== 作業指示 ==
課題文によると、メンターム資料館が休館中だったのはどのような事情によるものとされていますか。

そのうち、別行動で館の中を見学していた神戸のおばさん2人組が会釈して出ていくのがみえて、それでもこちらの話はまだまだつづいて。やっとのこらさで解放してもらったのだった。なんか、ふだん話し足りないところに、いい聞き手が現れた、ってところだったのかな。
さてと。来る途中に、アンドリュース記念館の奥に見えたショップが気になったので戻ってみると、旧八幡郵便局側からも入れて。まちや倶楽部といって、宿泊施設もあるらしい。その奥に、Going Nuts!という、ナッツの専門店があったので、まあいいか、とここから家にお土産を送ることにした。
そのあとに向かったのは、近江兄弟社のメンターム資料館なんだけど、これがなかなか見つからない。まあ、ガイドマップがへたれだったんだけどね。でまあ、近江兄弟社の工場の端の方になんとか見つけはしたんだけれど、なんと休館中。どうやらコロナの影響で閉めているらしい。なんともはや。

== 提供データ ==
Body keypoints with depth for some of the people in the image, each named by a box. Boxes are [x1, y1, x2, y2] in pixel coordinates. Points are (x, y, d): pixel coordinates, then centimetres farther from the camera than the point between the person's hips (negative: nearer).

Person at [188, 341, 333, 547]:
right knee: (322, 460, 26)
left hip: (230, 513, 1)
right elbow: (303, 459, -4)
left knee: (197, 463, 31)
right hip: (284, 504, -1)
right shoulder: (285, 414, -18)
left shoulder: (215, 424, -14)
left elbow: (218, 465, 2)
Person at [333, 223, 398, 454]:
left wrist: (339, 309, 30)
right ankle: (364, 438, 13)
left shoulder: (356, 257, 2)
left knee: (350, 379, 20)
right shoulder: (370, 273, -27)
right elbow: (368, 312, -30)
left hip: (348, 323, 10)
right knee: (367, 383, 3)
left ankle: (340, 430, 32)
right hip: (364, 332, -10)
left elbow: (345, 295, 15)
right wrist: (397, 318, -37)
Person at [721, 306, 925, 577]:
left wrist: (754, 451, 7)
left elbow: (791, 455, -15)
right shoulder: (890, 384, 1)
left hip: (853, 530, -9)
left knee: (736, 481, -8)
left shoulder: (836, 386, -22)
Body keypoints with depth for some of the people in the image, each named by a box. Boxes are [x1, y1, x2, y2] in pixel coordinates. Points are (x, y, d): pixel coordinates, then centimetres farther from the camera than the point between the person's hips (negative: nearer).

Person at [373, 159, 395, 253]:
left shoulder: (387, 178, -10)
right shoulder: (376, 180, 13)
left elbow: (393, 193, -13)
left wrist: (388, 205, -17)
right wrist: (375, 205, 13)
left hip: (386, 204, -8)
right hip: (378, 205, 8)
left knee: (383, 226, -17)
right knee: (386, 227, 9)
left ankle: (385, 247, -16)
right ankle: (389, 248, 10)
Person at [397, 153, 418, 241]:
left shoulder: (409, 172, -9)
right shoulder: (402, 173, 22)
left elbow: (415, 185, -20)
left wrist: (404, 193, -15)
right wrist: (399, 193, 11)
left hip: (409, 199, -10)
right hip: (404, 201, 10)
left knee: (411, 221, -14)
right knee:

== 回答 ==
コロナの影響で閉めているらしい、とされています。